1.2. Il secondo motivo è inammissibile alla luce dei criteri di cui alla sentenza 7 aprile 2014, n. 8053, delle Sezioni Unite di questa Corte, poichè ha ad oggetto elementi di prova che la Corte d’appello ha comunque positivamente valutato; e si risolve nell’indebito tentativo di ottenere in questa sede una nuova valutazione del merito.

2. Il ricorso, pertanto, è rigettato.

A tale pronuncia segue la condanna della ricorrente al pagamento delle spese del giudizio di cassazione, liquidate in conformità ai parametri introdotti dal D.M. 10 marzo 2014, n. 55.

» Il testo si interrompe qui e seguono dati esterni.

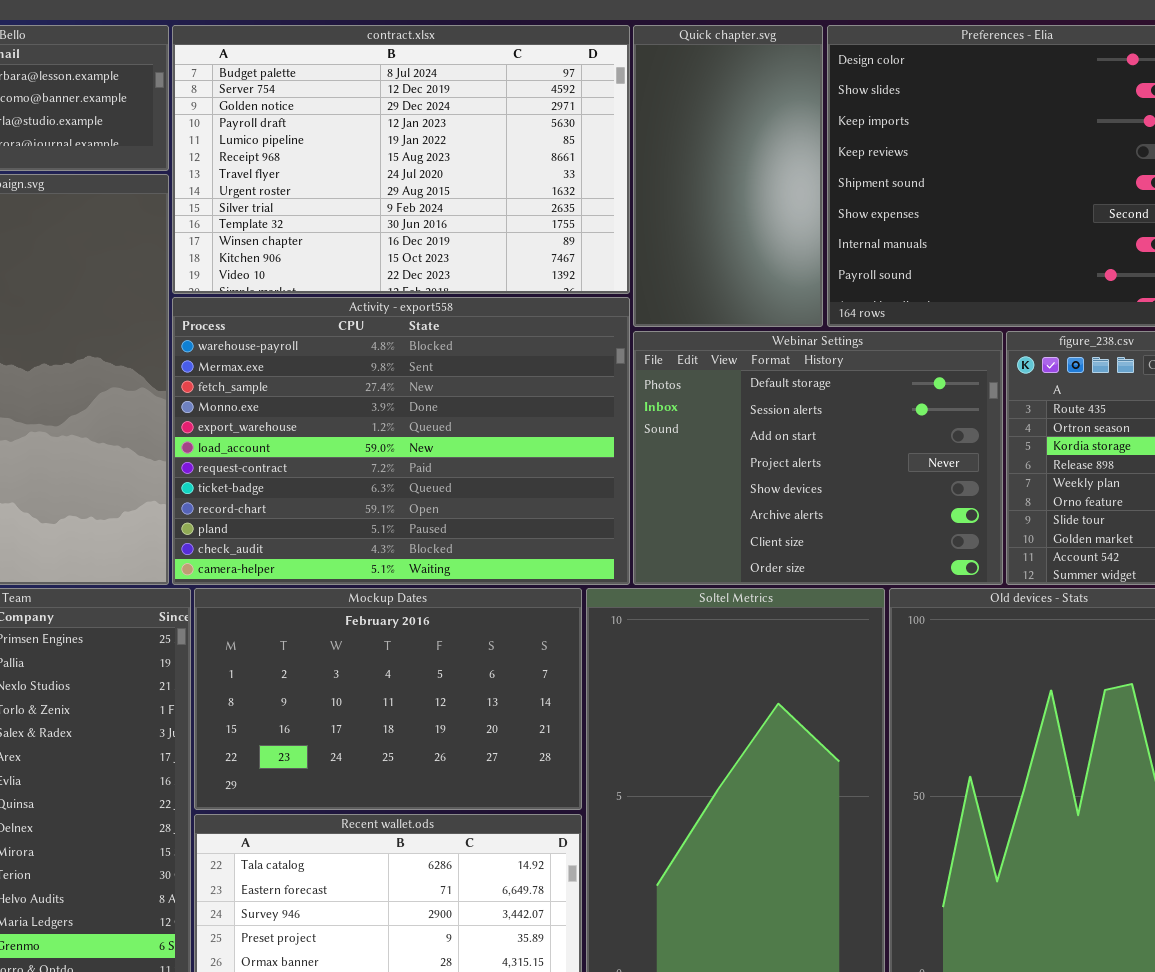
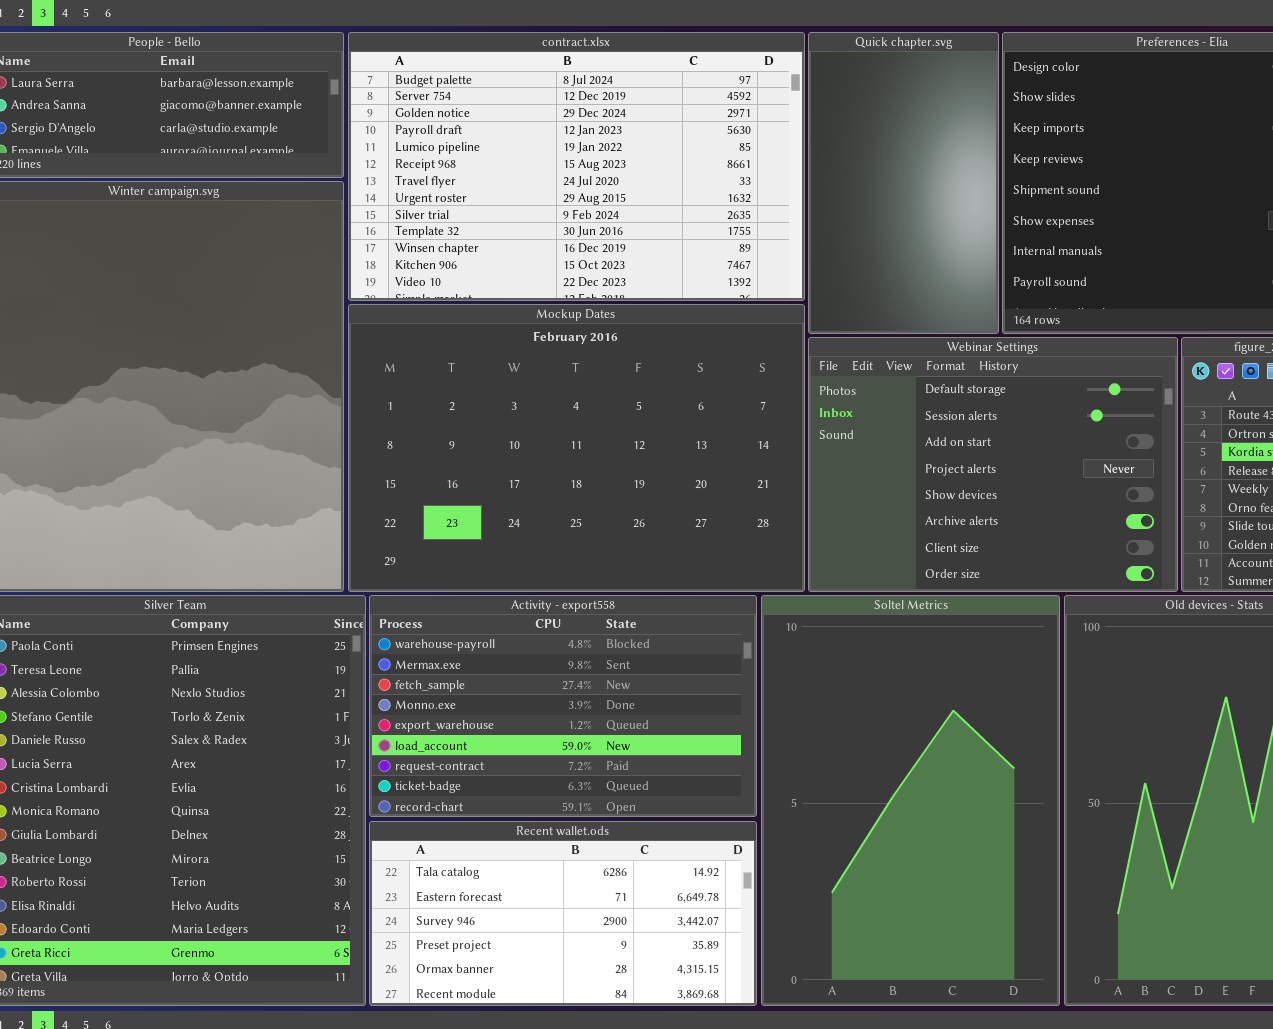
Activity - export558: [172,297,630,585] -> [369,595,757,817], moved, resized
Mockup Dates: [194,588,582,810] -> [348,304,805,592], moved, resized

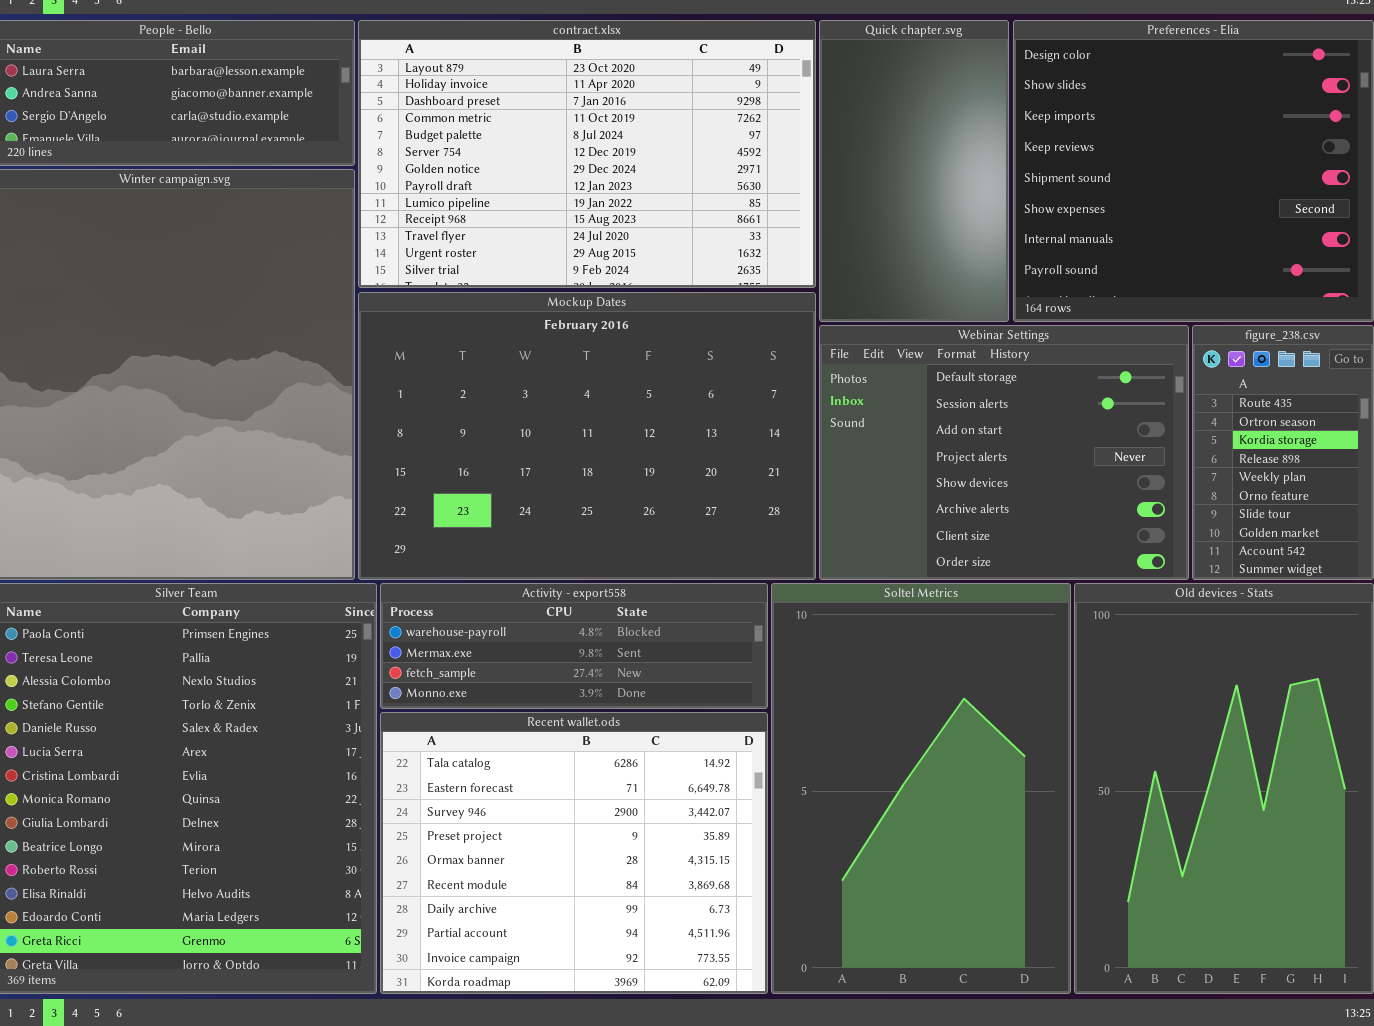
contract.xlsx: [348,32,805,301] -> [358,20,816,288], scrolled up 4 rows
Activity - export558: [369,595,757,817] -> [380,583,768,709], resized
Recent wallet.ods: [369,821,757,1006] -> [380,712,768,994], resized

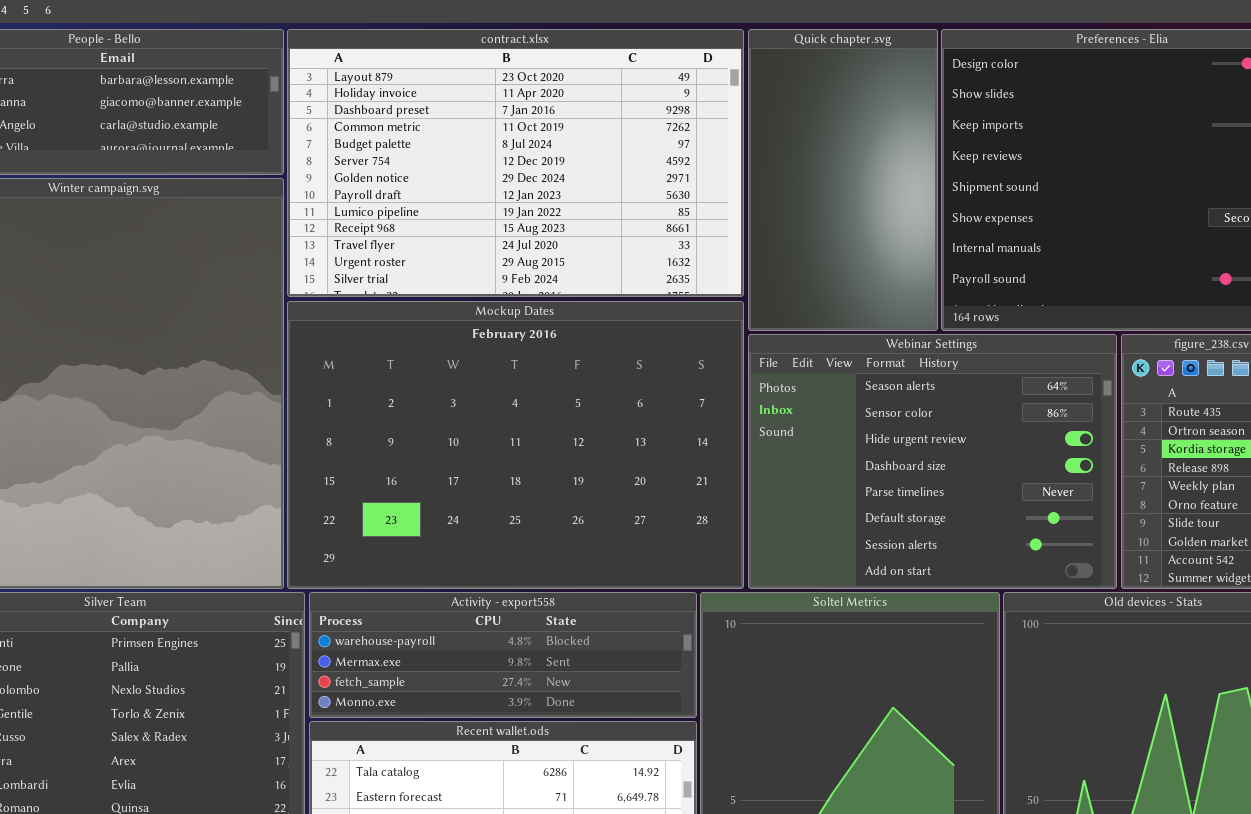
Webinar Settings: [819,325,1189,580] -> [748,334,1117,589], scrolled up 5 rows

Sussistono inoltre le condizioni di cui al D.P.R. 30 maggio 2002, n. 115, art. 13, comma 1 quater, per il versamento, da parte della ricorrente, dell’ulteriore importo a titolo di contributo unificato pari a quello dovuto per il ricorso.

PQM

La Corte rigetta il ricorso e condanna la ricorrente al pagamento delle spese del giudizio di cassazione, liquidate in complessivi Euro 2.500, di cui Euro 200 per spese, oltre spese generali ed accessori di legge.

Ai sensi del D.P.R. 30 maggio 2002, n. 115, art. 13, comma 1 quater, dà atto della sussistenza delle condizioni per il versamento, da parte della ricorrente, dell’ulteriore importo a titolo di contributo unificato pari a quello dovuto per il ricorso.

Così deciso in Roma, nella Camera di Consiglio della Sezione Sesta – 3 Civile, il 2 febbraio 2017.